As the Army's oldest patch slowly disappeared into the blue fabric, Command Sgt. Maj. Roxanne Castille, the senior enlisted Soldier assigned to the command, ensured the colors were encased with care and to signify another chapter closed in the Wildcat history book.

As Castille passed the colors to a Solder dressed in authentic World War II uniform, the Wildcat began the 270-mile journey to 90 years ago at, then, Camp Jackson, S.C., as the 81st Regional Support Command, where Gorton is assigned at the commander.

Soldiers adopted the name "Wildcat" Division, from Wildcat Creek, which flowed through Camp Jackson. The commander, Maj. Gen. Charles Bailey, instructed the 81st Division to create and field the "first unit patch of the Army" in 1918.

"From their early beginnings as doughboys, to operations Iraqi Freedom and Enduring Freedom- 'Wildcats' have always led the way by providing mobility, counter-mobility, survivability and combat service support.," Gorton told the small crowd that included past commanders and senior enlisted Soldiers.

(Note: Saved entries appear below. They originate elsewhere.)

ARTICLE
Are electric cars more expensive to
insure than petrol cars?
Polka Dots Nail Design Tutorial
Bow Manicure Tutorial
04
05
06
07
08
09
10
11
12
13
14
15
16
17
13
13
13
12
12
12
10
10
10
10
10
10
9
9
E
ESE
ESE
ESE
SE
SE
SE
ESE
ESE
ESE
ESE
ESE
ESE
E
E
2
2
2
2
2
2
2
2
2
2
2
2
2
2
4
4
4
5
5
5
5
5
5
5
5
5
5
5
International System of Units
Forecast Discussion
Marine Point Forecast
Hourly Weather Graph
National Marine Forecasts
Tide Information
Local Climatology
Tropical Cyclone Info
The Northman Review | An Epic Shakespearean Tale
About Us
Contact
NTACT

Gorton said the credo of 'Wildcats Never Quit" defines the spirit and agility of the 81st regional readiness command.

He said Wildcat Soldiers are the heroes that keep people optimistic about new command's future.

"In casing the 81st RRC colors for the final time - many of us have experienced a moment of nostalgia and reflection - but this is not a moment for sadness," Gorton said. "Rather than mourning the end of an era,' this moment is, to the contrary, a moment for celebration."

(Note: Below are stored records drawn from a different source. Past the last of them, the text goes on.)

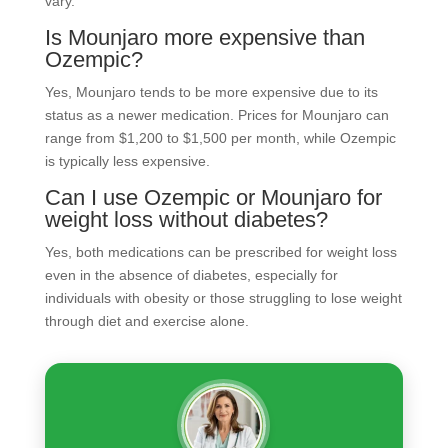
vary.
Is Mounjaro more expensive than
Ozempic?
Yes, Mounjaro tends to be more expensive due to its
status as a newer medication. Prices for Mounjaro can
range from $1,200 to $1,500 per month, while Ozempic
is typically less expensive.
Can I use Ozempic or Mounjaro for
weight loss without diabetes?
Yes, both medications can be prescribed for weight loss
even in the absence of diabetes, especially for
individuals with obesity or those struggling to lose weight
through diet and exercise alone.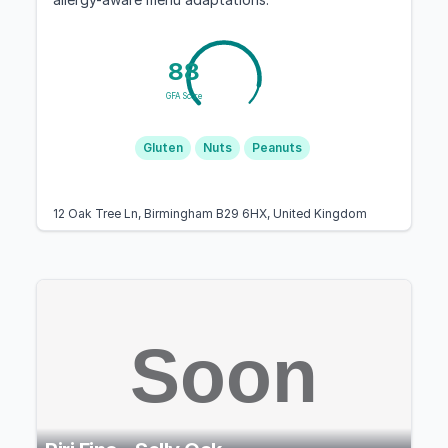
88
GFA Score
Gluten
Nuts
Peanuts
12 Oak Tree Ln, Birmingham B29 6HX, United Kingdom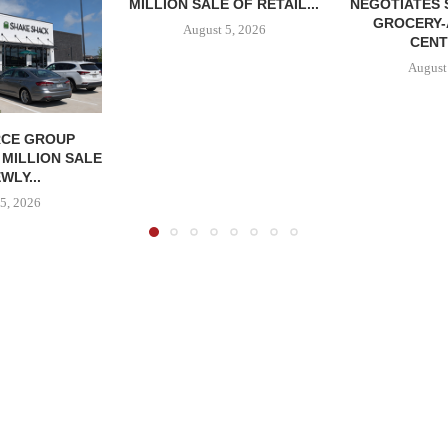
MILLION SALE OF RETAIL...
NEGOTIATES 
GROCERY
August 5, 2026
CENT
August
CE GROUP
 MILLION SALE
WLY...
5, 2026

Gorton reminded the Soldiers that the Army transformation has a significant impact on all Reservists.

"The 81st RSC is a new structure, designed to meet new challenges, but we are committed to holding the legacy of the entire command close to our hearts," he said. "The important thing to remember is the rich history of the 81st RRC will not be lost."

He said the Army has always needed superior soldiers during times of war as well as peace.

"Reorganization will take the 81st Regional Readiness Command out of the formation, but there will always be a place for wildcats in the new formation known as the 81st Regional Support Command," Gorton said.